HID lights are the next step up from halogen bulbs and are much brighter, much safer, more efficient, and more expensive. They are still not as commonly used as halogen bulbs, and many vehicle manufacturers are passing them over in favor of LED bulbs since they do not last as long and are not quite as efficient as LEDs. Still, they are much better alternatives to halogen bulbs and are most commonly used with projector headlight housings.
Typical HID headlights are rated between 3000 and 5000 lumens and come in various color temperatures ranging from about 3500 K to around 8000 K. Typical HID color temperature ranges from about 4500 K to 6000 K for normal road-going vehicles. This is what makes them safer at night and during the day as well as what gives them a cooler, blueish color compared to halogens.
Light Emitting Diode or LED Headlights
LED bulbs or light-emitting diode bulbs, are quickly replacing halogen bulbs and HID bulbs – to some extent – because of their efficiency, lifespan, brightness, and design advantages over other types of bulbs. They function by passing electricity through a diode, or a semiconductor, that produces photons, a process called electroluminescence.
As a result of their use of electricity and design, they are even more efficient than HID bulbs, which are already much more efficient than halogen bulbs. They are also very compact which allows them to be utilized for greater stylistic effects or in places that normal bulbs cannot be used. They are typically advertised to last for up to 50,000 hours.
Typical LED headlights fall close to the same parameters under which HID headlights fall without the shorter and less efficient disadvantages HID bulbs bring to the table. Normal LED headlights are usually rated at 4,000 lumens with a color temperature of around 6,000 K. They are usually used with either projector headlight housings or as strip lights that can also function as turn signals.
Learn More: HID vs LED Headlights
In theory, laser lights are the best possible headlights currently available on the market. They are most often offered only in the highest-end vehicles, mostly because they can cost well over $5,000. They function by using a laser that is projected into a housing that contains phosphorus. When the laser is turned on, a chemical reaction between the light and phosphorus occurs, producing the light you see.
Even though laser lights are even more efficient and can be many times brighter than LED lights, their use is limited because of their high cost, and the viability of putting them on most vehicles is quite low at this time. As a result, they are very uncommon and all but unavailable to be purchased as an aftermarket replacement for your standard headlights.

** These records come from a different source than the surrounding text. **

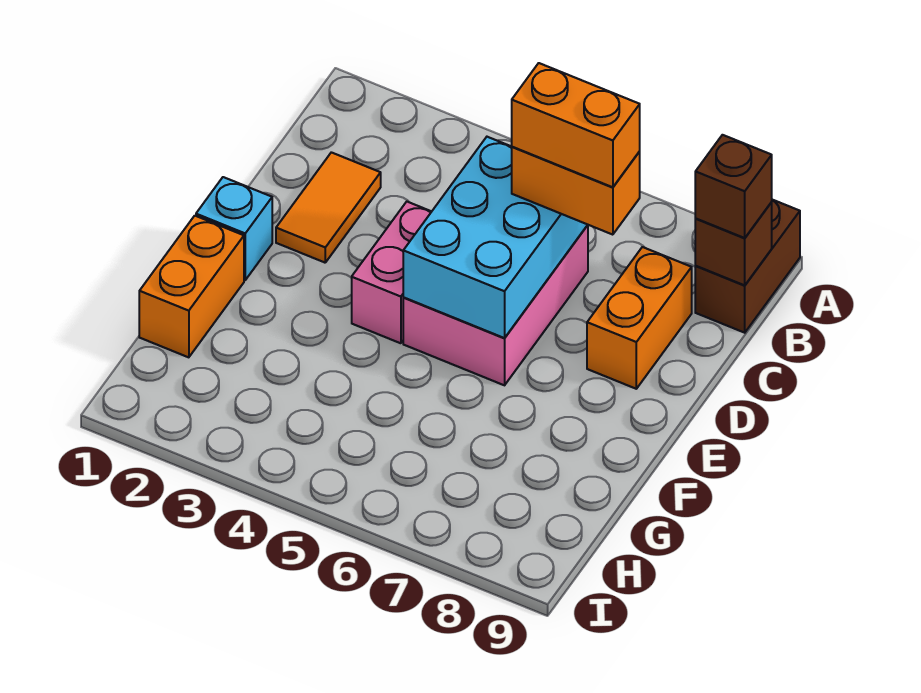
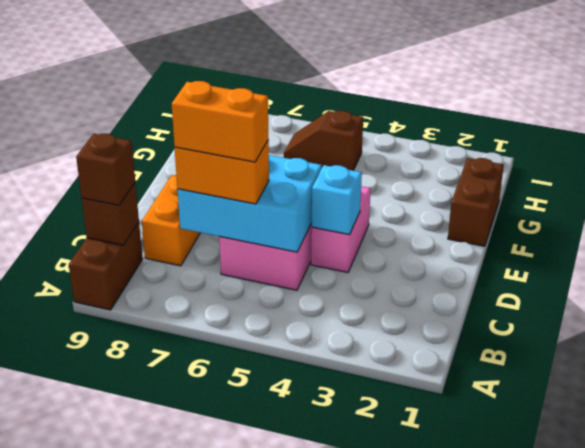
orange tile C2:D2 level 1 -> none
cyan brick C5:E6 level 2 -> cyan brick C5:D7 level 2
cyan brick E1 level 1 -> cyan brick D4 level 2
orange brick F1:G1 level 1 -> brown brick F1:G1 level 1
none -> brown slope H5:H6 level 1 top 5

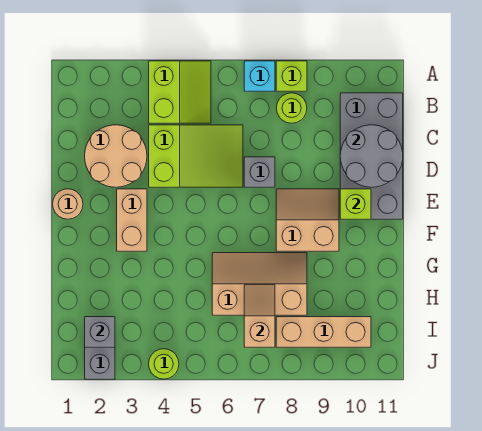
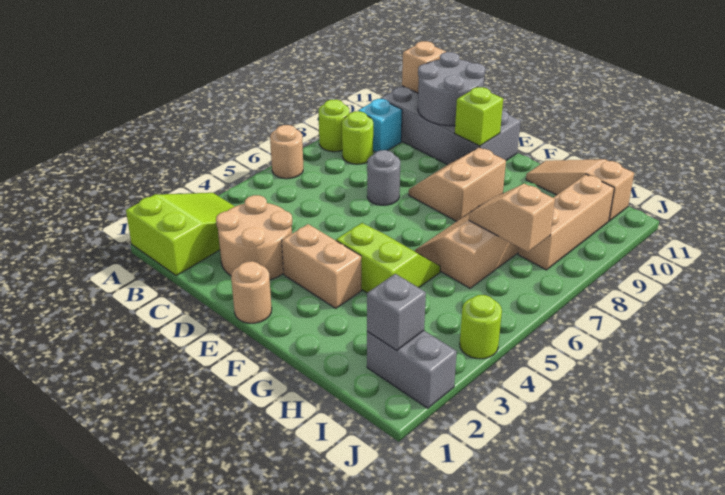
lime slope A4:B5 level 1 top 4 -> lime slope F4:G5 level 1 top 4
none -> tan round brick A6 level 1
cyan brick A7 level 1 -> cyan brick B9 level 1
lime brick A8 level 1 -> lime round brick A8 level 1
none -> tan brick B11 level 2
lime slope C4:D6 level 1 top 4 -> lime slope A1:B3 level 1 top 1
grey brick D7 level 1 -> grey round brick D7 level 1
none -> tan slope G11:I11 level 1 top I

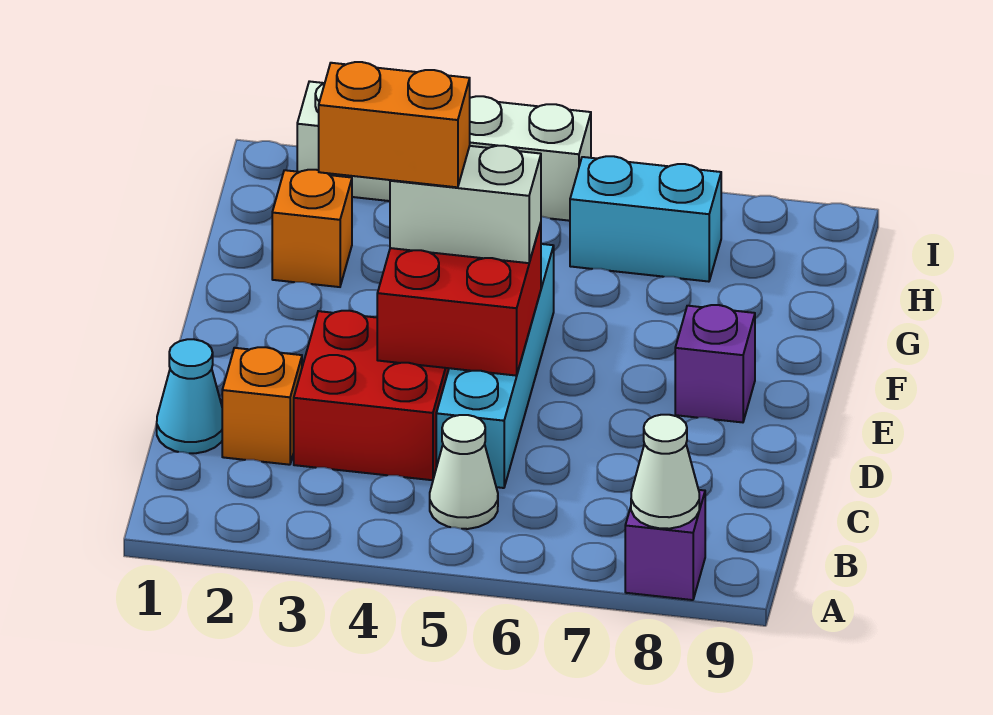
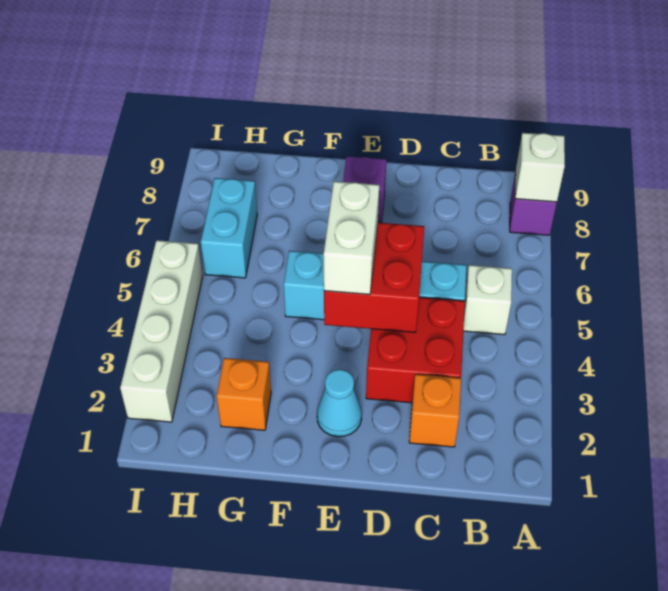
white cone A8 level 2 -> white brick A8 level 2
white cone B5 level 1 -> white brick B5 level 1
cyan cone C1 level 1 -> cyan cone E2 level 1
orange brick E3:E4 level 4 -> none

Headlights are an important part of your vehicle, not only for your nighttime vision but also for the sake of your vehicle’s visibility to others. Projector and reflector headlight housings are the main housing types. The main types of headlight bulbs fall under four main categories: halogen, HID, LED, and laser.
Each housing and bulb type come with their own set of pros and cons, and many types can be upgraded to provide the best lighting for your own wants and needs.